(Extracted data entries)
________________________________________

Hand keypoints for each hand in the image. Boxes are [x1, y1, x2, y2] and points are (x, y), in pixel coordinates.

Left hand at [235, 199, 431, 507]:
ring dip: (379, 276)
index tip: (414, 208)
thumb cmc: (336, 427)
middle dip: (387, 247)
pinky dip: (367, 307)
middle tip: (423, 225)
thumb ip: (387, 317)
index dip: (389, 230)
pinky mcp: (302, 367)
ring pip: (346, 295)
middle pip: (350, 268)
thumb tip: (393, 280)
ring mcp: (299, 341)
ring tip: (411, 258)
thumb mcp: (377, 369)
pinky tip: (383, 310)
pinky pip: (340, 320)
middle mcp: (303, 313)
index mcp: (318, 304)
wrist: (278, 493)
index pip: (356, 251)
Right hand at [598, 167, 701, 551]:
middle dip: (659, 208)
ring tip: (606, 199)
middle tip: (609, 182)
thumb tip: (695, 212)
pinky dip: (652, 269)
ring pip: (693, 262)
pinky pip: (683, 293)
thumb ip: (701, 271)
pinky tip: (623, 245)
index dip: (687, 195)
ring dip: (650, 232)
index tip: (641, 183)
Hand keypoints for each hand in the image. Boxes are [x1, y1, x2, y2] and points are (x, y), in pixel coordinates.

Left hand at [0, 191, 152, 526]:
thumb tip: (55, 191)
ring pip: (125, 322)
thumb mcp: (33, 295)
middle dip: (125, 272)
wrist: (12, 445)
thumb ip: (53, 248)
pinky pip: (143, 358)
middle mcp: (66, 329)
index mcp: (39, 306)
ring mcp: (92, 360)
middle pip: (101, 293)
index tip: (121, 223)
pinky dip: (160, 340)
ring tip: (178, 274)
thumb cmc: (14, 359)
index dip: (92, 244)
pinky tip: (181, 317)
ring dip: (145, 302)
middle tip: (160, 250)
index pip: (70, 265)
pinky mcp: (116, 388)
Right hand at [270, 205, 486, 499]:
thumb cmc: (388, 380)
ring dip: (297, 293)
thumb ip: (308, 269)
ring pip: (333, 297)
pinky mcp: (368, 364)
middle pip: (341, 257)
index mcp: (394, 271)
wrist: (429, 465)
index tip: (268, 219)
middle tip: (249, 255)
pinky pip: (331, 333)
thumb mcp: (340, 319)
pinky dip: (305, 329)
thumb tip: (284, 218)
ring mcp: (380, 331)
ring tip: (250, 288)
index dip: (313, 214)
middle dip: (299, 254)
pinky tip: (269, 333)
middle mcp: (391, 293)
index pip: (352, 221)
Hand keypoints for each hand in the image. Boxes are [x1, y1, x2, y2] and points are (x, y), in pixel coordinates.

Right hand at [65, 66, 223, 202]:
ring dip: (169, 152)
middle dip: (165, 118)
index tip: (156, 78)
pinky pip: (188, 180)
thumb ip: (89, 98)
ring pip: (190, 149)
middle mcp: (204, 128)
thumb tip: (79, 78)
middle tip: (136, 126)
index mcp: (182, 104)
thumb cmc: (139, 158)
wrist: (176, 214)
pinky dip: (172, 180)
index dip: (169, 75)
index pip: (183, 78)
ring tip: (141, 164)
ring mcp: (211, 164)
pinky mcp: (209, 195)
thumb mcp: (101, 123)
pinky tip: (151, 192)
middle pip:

________________________________________

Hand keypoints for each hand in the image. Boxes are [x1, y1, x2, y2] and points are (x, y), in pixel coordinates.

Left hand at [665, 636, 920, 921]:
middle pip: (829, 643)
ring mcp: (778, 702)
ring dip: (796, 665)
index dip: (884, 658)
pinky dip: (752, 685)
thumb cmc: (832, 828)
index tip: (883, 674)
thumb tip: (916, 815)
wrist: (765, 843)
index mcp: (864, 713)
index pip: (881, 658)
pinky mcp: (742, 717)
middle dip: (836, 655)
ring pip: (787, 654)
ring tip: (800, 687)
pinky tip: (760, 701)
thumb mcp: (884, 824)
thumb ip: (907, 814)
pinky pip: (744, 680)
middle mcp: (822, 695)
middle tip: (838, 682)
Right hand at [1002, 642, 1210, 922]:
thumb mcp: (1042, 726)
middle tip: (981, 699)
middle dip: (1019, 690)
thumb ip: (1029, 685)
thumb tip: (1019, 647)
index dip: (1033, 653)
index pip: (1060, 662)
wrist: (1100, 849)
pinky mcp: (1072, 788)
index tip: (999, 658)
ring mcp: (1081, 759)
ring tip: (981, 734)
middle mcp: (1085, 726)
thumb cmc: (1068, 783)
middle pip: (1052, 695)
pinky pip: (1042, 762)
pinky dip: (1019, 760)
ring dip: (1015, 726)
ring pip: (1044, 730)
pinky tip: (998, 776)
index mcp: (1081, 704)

________________________________________

### [About this exercise]
Among the entries above, the line containing "middle tip: (981, 699)", the line containing "index mcp: (1081, 704)", and all lines between them are to be restated word for word; nothing else belongs in the reply.

### [Solved problem]
middle tip: (981, 699)
middle dip: (1019, 690)
thumb ip: (1029, 685)
thumb tip: (1019, 647)
index dip: (1033, 653)
index pip: (1060, 662)
wrist: (1100, 849)
pinky mcp: (1072, 788)
index tip: (999, 658)
ring mcp: (1081, 759)
ring tip: (981, 734)
middle mcp: (1085, 726)
thumb cmc: (1068, 783)
middle pip: (1052, 695)
pinky pip: (1042, 762)
pinky dip: (1019, 760)
ring dip: (1015, 726)
ring pip: (1044, 730)
pinky tip: (998, 776)
index mcp: (1081, 704)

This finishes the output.